Deep learning for structure-based drug discovery

  • SBDD approaches fueled by deep learning are discussed
  • Three key tasks are focused on: binding site detection, drug-target interaction prediction, and structure-based de novo design
  • Protein representation used includes sequence, structure, and surface

Drug-target interaction prediction

  • Predicting interaction between proteins and ligands
  • Amino-acid sequence and 3D structure used to predict protein structures
  • AlphaFold v 2.0 used to predict 2,316 structures
  • AlphaFill used to transplant common ligands and cofactors
  • Binding MOAD used to predict X-ray crystal structures with bound ligands and experimental binding affinities
  • DUD-E used to benchmark molecular docking programs
  • BindingDB used to validate sets of protein-ligand pairs
  • BigBind used to associate protein structures to ChEMBL assay data
  • KIBA used to measure bioactivity of compounds against kinases
  • Davis used to measure binding affinities of inhibitors against kinases
  • 3D structure-based and surface-based approaches used to predict binding affinity
  • Deep learning used to optimize ligand pose and predict binding pose

Binding site detection

  • Identification of ‘druggable’ binding sites in proteins is important for SBDD
  • Several methods have been developed for binding site detection
  • Deep learning methods have been used to detect binding sites
  • Sequence-based models use AI to highlight relevant residues
  • 3D structure-based models use spatial information of proteins
  • Surface-based models use protein surfaces
  • De novo design generates novel chemical entities
  • Sequence-based de novo design uses machine translation
  • 3D structure-based de novo design generates 3D molecular graphs or strings
  • Structure-based de novo design has not been applied prospectively

Box 2: simplified depiction of common neural networks applied to protein representations.

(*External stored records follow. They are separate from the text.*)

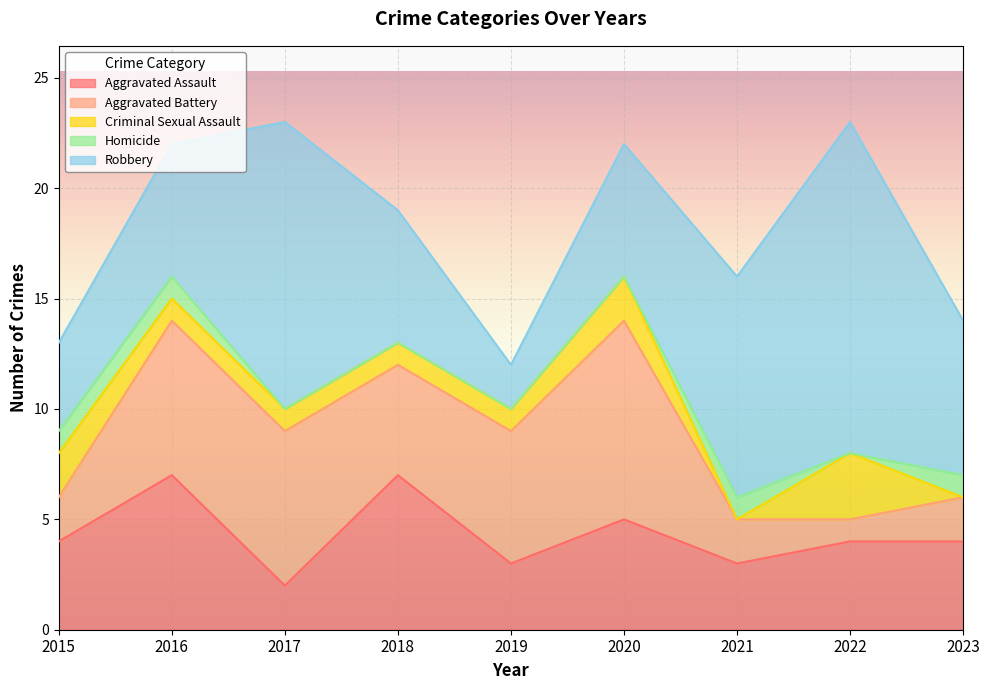

How many data points in Aggravated Battery are less than 5?

4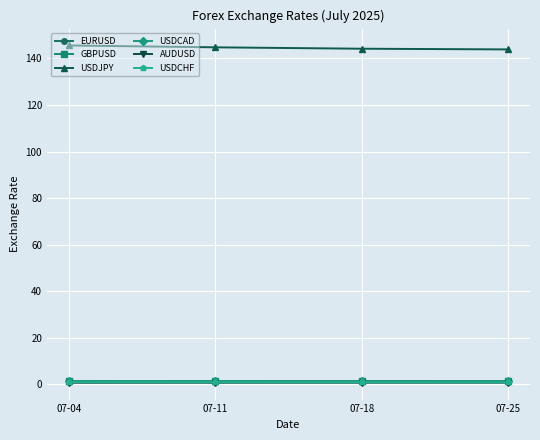

What is the maximum value shown in the chart?

145.6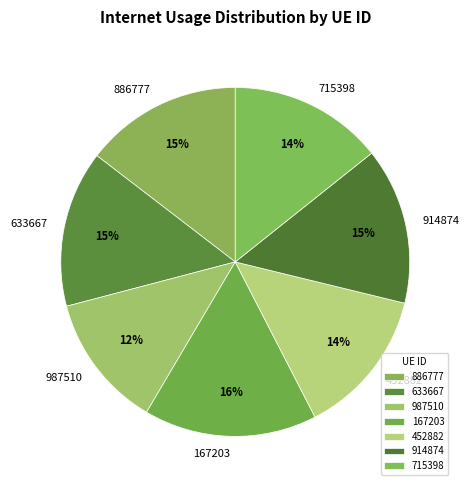

Which category has the smallest portion of the pie?

987510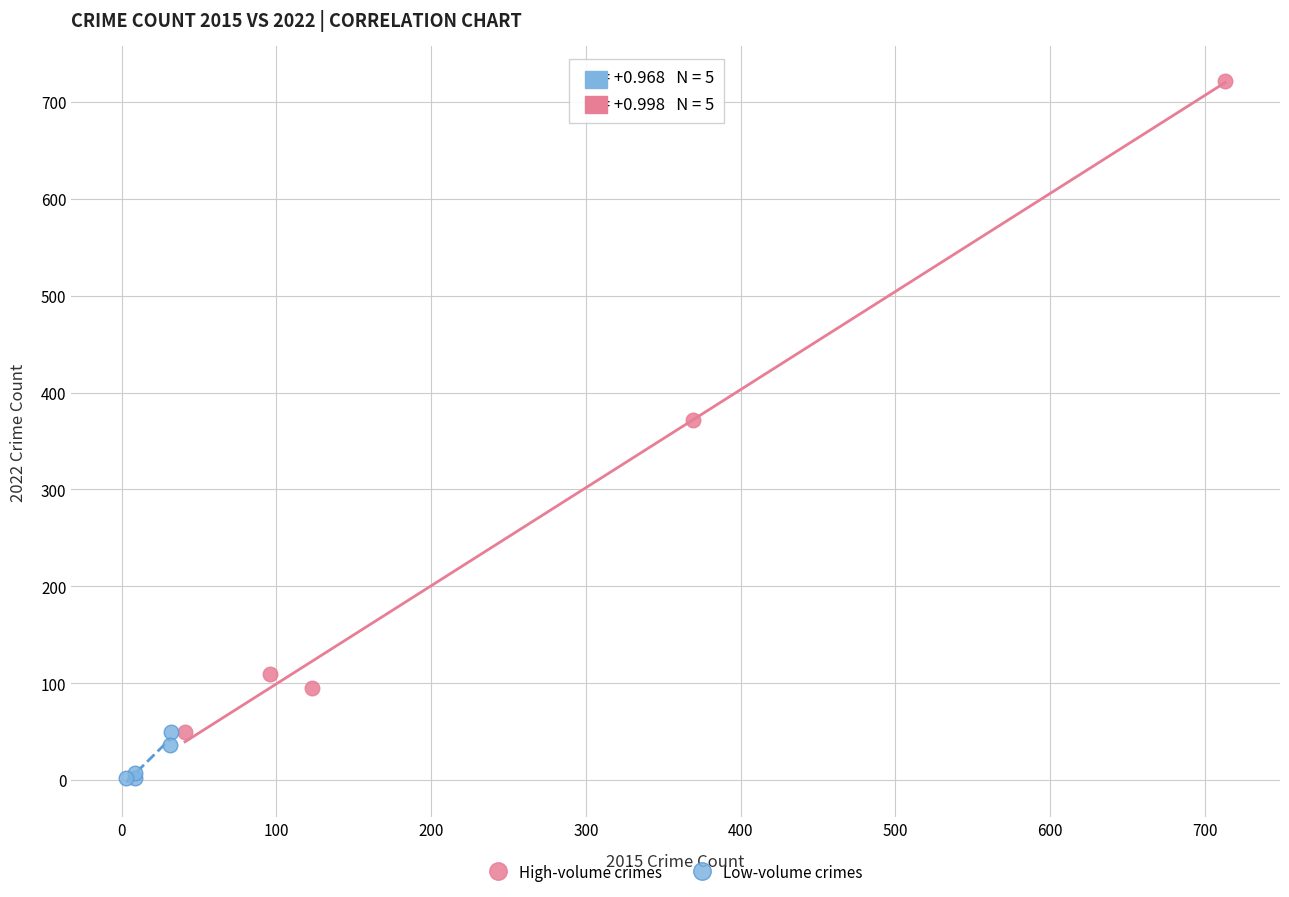

Which series contains the lowest Y value?

Low-volume crimes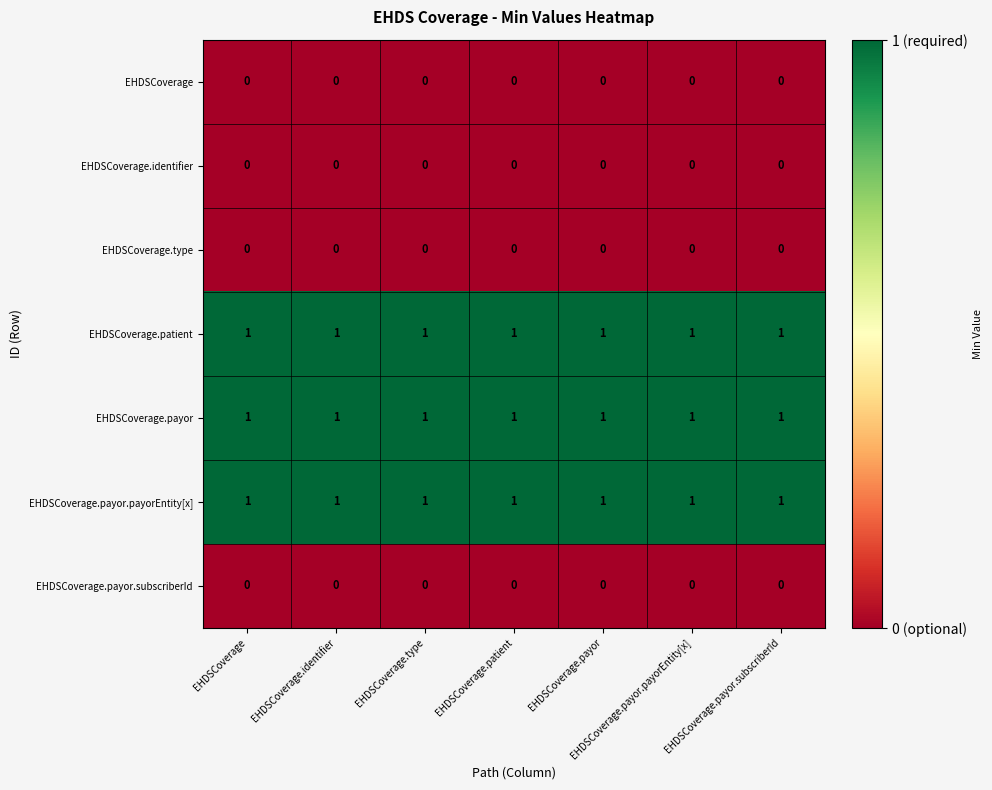

At how many categories does at least one series exceed 0?

7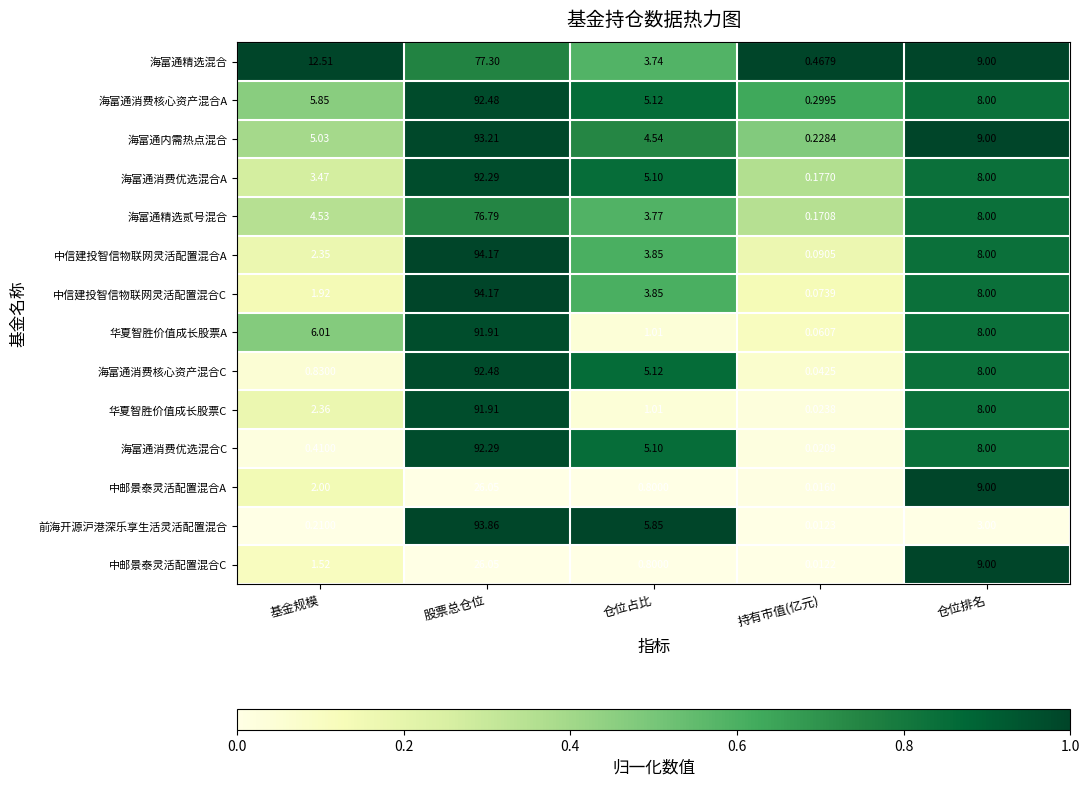

Rank the categories by 海富通消费优选混合A value from lowest to highest.

持有市值(亿元), 基金规模, 仓位占比, 仓位排名, 股票总仓位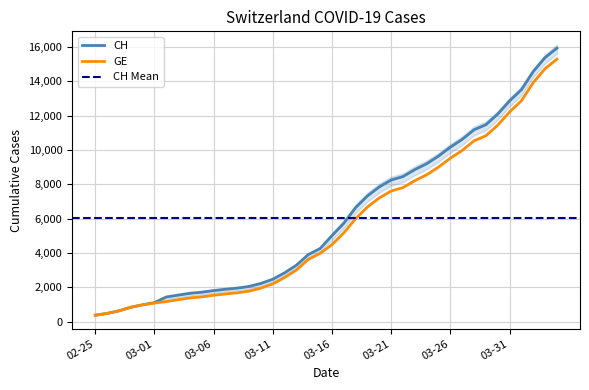

What are all the series names shown in the legend?

CH, GE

  • Protein representations are suited to different neural network architectures
  • RNNs are used to process protein primary sequences and capture long-range dependencies
  • CNNs are used with voxelized representations to capture spatial dependencies
  • GNNs operate on molecular graphs and can capture structural and functional relationships

Gaps, opportunities, and outlook

  • Deep learning for structure-based drug discovery is gaining traction
  • Protein structure prediction is an example of the potential of deep learning
  • SBDD is more challenging than ligand-based counterpart
  • Geometric deep learning and diffusion models are gaining popularity
  • Training data is limited and biased
  • Deep learning is met with skepticism by experimentalists
  • Need to validate methods experimentally and use explainable AI

Conclusions

  • Deep learning has been used in drug discovery to explore chemical space.
  • It can be used for ligand binding site detection, drug-target interaction prediction, and structure-based de novo design.
  • Data collection and curation is needed to overcome barriers in structure-based methods.